In an often-cited survey conducted by Legatt [11], most centers using TcMEP during IONM included “history of seizure disorder” among their patient exclusion criteria. However, in the same article, Legatt describes only two reported intraoperative seizures, both of which occurred in patients with a history of seizure disorder who were described as “under medicated,” and only one of which was temporally associated with the use of TcMEP.

Due to the perception that TcMEP are contraindicated in patients with seizure disorder, Master et al. [13] recently explored the efficacy of SSEP-only monitoring for scoliosis correction in eight patients with Rett syndrome. They reported successful monitoring for all eight with seven true-negative and one true-positive outcomes. In contrast, several larger studies have concluded that SSEP alone are insufficient for spinal cord monitoring during deformity correction in patients with NMS [9, 10].

The importance of determining relative safety of TcMEP monitoring in patients with a history of seizures is highlighted by a recent retrospective study examining the efficacy of IONM in NMS cases [8]. In that study, two of 58 monitored patients emerged with postoperative deficits that were not identified by intraoperative signal changes. Importantly, TcMEP were not utilized in either case because of stated concerns that their use was contraindicated due to history of epilepsy.

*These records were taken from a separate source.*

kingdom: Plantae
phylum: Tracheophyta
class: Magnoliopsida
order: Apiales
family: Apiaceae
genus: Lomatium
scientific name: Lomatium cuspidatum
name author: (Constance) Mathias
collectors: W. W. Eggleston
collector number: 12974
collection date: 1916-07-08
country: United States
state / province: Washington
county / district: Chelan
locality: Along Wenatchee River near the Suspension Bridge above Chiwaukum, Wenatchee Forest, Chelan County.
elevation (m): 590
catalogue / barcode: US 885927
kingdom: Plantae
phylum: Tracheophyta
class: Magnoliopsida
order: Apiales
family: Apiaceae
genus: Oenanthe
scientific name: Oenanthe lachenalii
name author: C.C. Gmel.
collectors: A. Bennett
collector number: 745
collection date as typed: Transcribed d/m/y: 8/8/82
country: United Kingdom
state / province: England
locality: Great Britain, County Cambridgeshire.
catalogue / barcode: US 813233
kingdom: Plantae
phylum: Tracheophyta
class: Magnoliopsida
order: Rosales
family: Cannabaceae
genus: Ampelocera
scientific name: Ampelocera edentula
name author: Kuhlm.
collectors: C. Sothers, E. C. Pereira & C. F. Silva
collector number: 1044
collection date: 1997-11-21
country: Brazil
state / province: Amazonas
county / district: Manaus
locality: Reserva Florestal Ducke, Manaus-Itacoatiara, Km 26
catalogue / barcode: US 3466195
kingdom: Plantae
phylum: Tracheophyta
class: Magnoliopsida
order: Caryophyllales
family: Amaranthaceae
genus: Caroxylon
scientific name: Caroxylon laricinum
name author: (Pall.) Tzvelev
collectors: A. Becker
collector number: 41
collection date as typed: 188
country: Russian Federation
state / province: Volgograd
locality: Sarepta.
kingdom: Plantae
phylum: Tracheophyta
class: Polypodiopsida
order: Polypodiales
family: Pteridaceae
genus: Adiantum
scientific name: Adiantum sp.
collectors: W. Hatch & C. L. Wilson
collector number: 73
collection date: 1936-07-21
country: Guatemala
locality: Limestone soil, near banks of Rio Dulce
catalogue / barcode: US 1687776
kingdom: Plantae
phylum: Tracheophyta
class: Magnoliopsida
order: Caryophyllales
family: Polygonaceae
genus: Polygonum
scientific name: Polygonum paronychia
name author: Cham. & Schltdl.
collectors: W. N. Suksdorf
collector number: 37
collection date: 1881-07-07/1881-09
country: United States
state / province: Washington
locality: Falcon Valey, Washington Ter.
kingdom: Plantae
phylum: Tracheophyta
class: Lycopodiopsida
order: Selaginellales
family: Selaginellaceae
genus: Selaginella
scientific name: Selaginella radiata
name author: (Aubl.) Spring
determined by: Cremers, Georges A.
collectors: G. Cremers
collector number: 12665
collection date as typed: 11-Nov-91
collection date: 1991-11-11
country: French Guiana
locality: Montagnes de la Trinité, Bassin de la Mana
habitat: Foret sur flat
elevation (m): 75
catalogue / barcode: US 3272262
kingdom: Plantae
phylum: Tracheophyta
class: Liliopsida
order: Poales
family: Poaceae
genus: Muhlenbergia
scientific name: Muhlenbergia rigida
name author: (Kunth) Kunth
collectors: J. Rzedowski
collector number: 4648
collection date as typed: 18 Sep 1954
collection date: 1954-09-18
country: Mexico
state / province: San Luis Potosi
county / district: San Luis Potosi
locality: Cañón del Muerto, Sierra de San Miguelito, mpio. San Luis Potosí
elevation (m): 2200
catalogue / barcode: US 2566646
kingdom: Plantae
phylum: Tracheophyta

The issues of balancing risk and benefit of IONM in children with severe neurological disabilities are complex and certainly have impacted the choice of monitoring these children intraoperatively in the past. However, we feel that this study has shown that the risk of seizure activity from TcMEP was not increased in this patient population, and the overall majority of patients with CP can be successfully monitored thereby possibly decreasing the risk of postoperative neurological deficits.

The present study has several limitations. Its retrospective nature and the relatively small sample size precluded establishing the intraoperative incidence of EEG and clinical seizures in the two cohorts. This study cohort was also studied at a single institution; monitoring techniques vary greatly among different institutions, so it is unclear how generalizable are these data. While the data suggest that TcMEP monitoring is feasible and safe in the studied population, demonstration of the benefits of monitoring requires further investigation, including long-term patient follow-up as well as a true cost–benefit analysis.

In conclusion, the perception that TcMEP are contraindicated in patients with a history of seizure disorder has persisted despite the absence of supporting published data. The incidence of epilepsy in patients with NMS secondary to CP is particularly high, and these patients experience an elevated risk of developing postoperative neurologic deficit following scoliosis correction. In the present study, no physical or EEG manifestation of intraoperative seizure activity was evident in any of the patients who were monitored using TcMEP, including those patients with active seizure disorder. Following the surgical procedure, there was no documented increase in seizure activity.

Monitoring of spinal cord function during scoliosis surgery in children with CP-related spastic quadriplegia and active seizure disorder is feasible and was protective of spinal cord function using a multimodality approach that includes both somatosensory and transcranial electric motor evoked potentials. The present study did not find evidence of elevated seizure incidence secondary to repetitive transcranial electric stimulation and suggests that history of seizures should not be considered an absolute contraindication for TcMEP monitoring in this patient population.